Bishop Carroll High wasn’t a typical high school. It followed a unique independent study model, which drew many elite athletes. My initial plan was to continue my downhill ski racing training that first winter of high school, but the sad fact was, I wasn’t all that elite myself. Some of my friends went on to Olympic and World Cup success, but I remained a steadfast middle-of-the-pack finisher through my last racing season in the International Ski Federation system. Skiing six times a week throughout the winter—shivering in spandex racing suits awaiting my turn to launch myself down Rocky Mountain courses—plus rigorous dry land training spring and fall left me burned out.
That fall, I discovered the gym at school was frequently open during the day, and I soon joined regular coed pickup games of basketball. Basketball had called to me even back in junior high. It has a creative, spontaneous quality unique in competitive team sports; you can potentially make something amazing out of every touch of the ball, every defensive stop, every shot. If ski racing—beating the clock in the fastest run down the mountain—represents pure science, basketball displays athletic performance art. But I’d always been cut from the school teams, told by coaches that if they could carry fourteen players on a squad I would be one of them, but there was only room for twelve.
On a rare afternoon off from dry land ski training, I found myself taking an old orange rubber basketball to the schoolyard across the street, where I shot basket after basket and worked on my fledgling game. The only coaching I’d received was in junior high gym class, but the game came to me intuitively. I couldn’t jump very high, wasn’t particularly fast, and still hadn’t reached my full height, but I possessed good hand-eye coordination and quick reflexes. I love this game. After an hour and a half, I walked back across the street in the fading light and informed my parents I was quitting ski racing. Not even the iconic blue and black leather Skimeisters team ski jacket was enough to keep me racing.

Dataset excerpts
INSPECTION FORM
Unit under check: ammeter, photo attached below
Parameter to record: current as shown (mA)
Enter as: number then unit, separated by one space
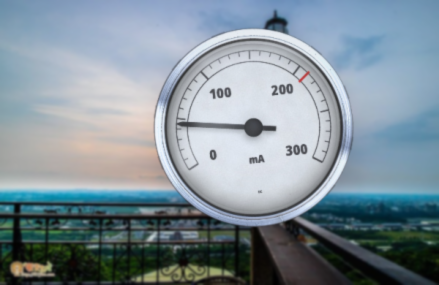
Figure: 45 mA
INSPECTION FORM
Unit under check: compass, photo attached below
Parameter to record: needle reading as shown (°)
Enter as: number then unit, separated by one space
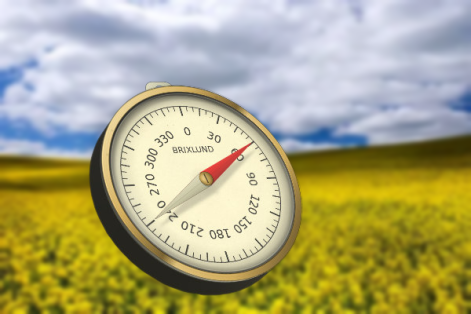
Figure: 60 °
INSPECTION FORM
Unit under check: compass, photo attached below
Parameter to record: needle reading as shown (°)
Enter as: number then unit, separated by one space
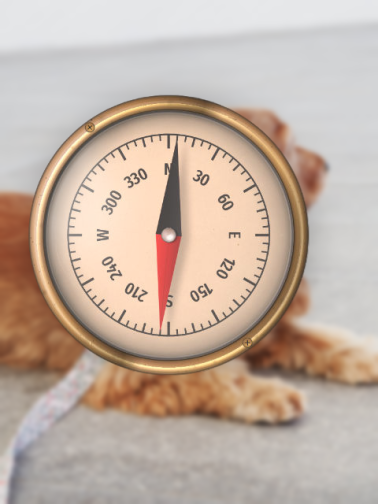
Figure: 185 °
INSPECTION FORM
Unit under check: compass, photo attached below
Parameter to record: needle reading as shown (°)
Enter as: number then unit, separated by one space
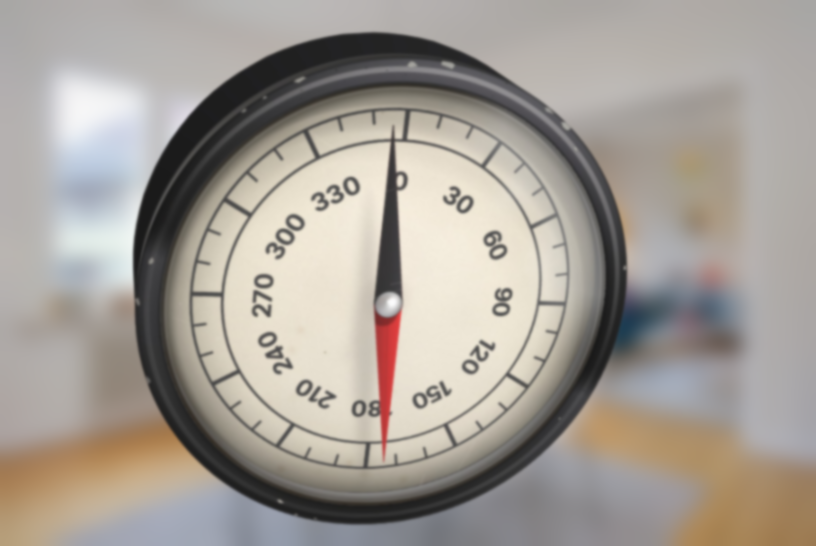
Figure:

**YOUR INSTRUCTIONS**
In the passage about leaving ski racing for basketball, how long did the writer shoot baskets in the schoolyard before announcing the decision to quit? None of these lines matter for the task.

**EXPECTED ANSWER**
An hour and a half.